I’ve been thinking more about the generics/templates problem today. I can think of two ways of doing it, each having its own advantages and disadvantages.

Templating

Doing things this way would mean checking the types with the generic type arguments, and then creating a new specialization in machine code for each combination of type parameters. The type parameters would only apply to instances of a class (static members cannot relate to the type parameters).

This has the advantage that separate methods are created for each specialization of the type parameters, which means that if someone uses a tuple as a generic type parameter, it does not have to be autoboxed into a pointer type to be passed to the method (a win for performance, since it requires fewer heap allocations).

It also has a major disadvantage. If a library defines a generic class, then any code using that library will have to include its specializations as part of its own machine code. This could cause problems for dynamically linked programs, for example in the following program:

class LibStack<E>
{
  E[] stack = new E[0];
  void push(E e) { ... }
  E pop() { ... }
  E peek()
  {
    return stack[getFrontPos(stack.length)];
  }
  static int getFrontPos(int size)
  {
    return size - 1;
  }
}

(Try to ignore the bad implementation for a minute, it helps me to demonstrate the problem)

So far, this works fine and an application writer has decided to use LibStack<Int> in their application, which generates the specialization for Int inside their executable. This works great until the library writers decide to change the front position of the stack to be the start of the array.

static int getFrontPos(int size)
{
  return 0;
}

This piece of code is changed, along with the code for push(), peek() and pop(). Unfortunately, the new code for push(), peek() and pop() will only reach the application’s code when it is recompiled. So the static method will be changed (as it is loaded dynamically from the library), but the push, peek and pop methods are stored in the application’s code, and so the old versions are used. This results in application code such as the following breaking:

void main()
{
  LibStack<Int> stack = new LibStack<Int>();
  stack.push(new Int(1));
  stack.push(new Int(2));
  stack.push(new Int(3));
  println(stack.peek()); // not necessarily how std-out will be implemented in the language
}

With the old version of the library, this will print 3 as intended, however the same binary loading the new version of the library will print 1 instead.
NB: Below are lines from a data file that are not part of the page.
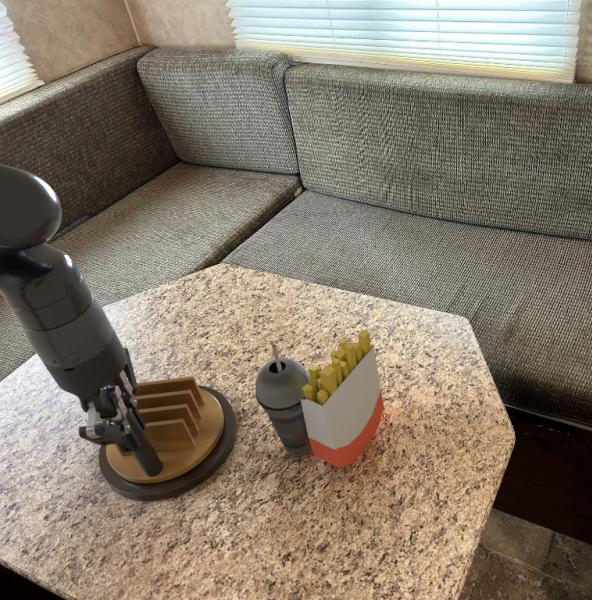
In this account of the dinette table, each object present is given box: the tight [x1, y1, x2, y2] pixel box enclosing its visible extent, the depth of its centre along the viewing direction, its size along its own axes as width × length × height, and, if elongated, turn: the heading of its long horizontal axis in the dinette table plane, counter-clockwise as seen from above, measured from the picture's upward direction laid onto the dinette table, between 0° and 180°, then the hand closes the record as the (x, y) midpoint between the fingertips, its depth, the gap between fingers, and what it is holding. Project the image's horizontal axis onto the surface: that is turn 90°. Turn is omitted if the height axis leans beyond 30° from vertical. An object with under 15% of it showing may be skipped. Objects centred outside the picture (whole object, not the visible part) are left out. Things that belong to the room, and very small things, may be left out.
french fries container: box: [301, 329, 385, 468], centre depth 78 cm, size 5×11×18 cm, turn 148°
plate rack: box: [106, 376, 224, 484], centre depth 82 cm, size 16×16×12 cm
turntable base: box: [98, 384, 239, 502], centre depth 86 cm, size 19×19×2 cm
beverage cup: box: [254, 344, 313, 457], centre depth 78 cm, size 7×7×20 cm
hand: (135, 439), depth 76 cm, fingers closed on plate rack, 2 cm apart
Generics with Run Time Type Information

Doing things this way would provide the same interface to the programmer. The class/method/whatever would be type-checked with generic type arguments, and the type parameters for classes would only apply to the instances of a class, not the static members. The difference is that this way, only one copy of the class and its methods is created in machine code.

This has the advantage that additional machine code is not generated for each specialization, and so it avoids the problem with templates above as well as lowering code size.

The disadvantage of this way of doing things is that each function can only take a certain number of arguments, so tuples and other primitive types must be autoboxed into a pointer type before they can be used by a generic class/method/whatever. This boxing causes a heap allocation (essentially it would internally call a method with ‘new BoxedIntStringLongTuple(a, b, c)’ instead of just ‘(a, b, c)’ as the parameter).

This method currently sounds very much like Java’s Generics, which have type erasure so that you cannot, for example, create an array of a generic type parameter. However there is something that can be done about this: Run Time Type Information. Basically, this involves passing information about the type parameter into the classes/methods/etc that use it. So a generic class would have generic type information embedded into it, and methods of that class could query this type information to create an array of that type (of course, this would really be a boxed type if a primitive type such as a tuple or a closure was used).

Autoboxing (which causes lots of heap allocations) also provides us with an advantage. If only pointer types are used in generics, then all functions that use generic type parameters have the opportunity to call standard Object functions on them; that’s right: equals(), hashCode() and others can be provided for boxed tuples, closures, and other primitive types. These functions would have to be implemented sensibly. For tuples, they should only delegate their calculations to the values the tuple contains. But if you want to create a Set<{ -> void}>, or a Map<(int, {int -> String}), String>, it should be possible.

Again, these are only ideas, comments/suggestions for improvements are appreciated.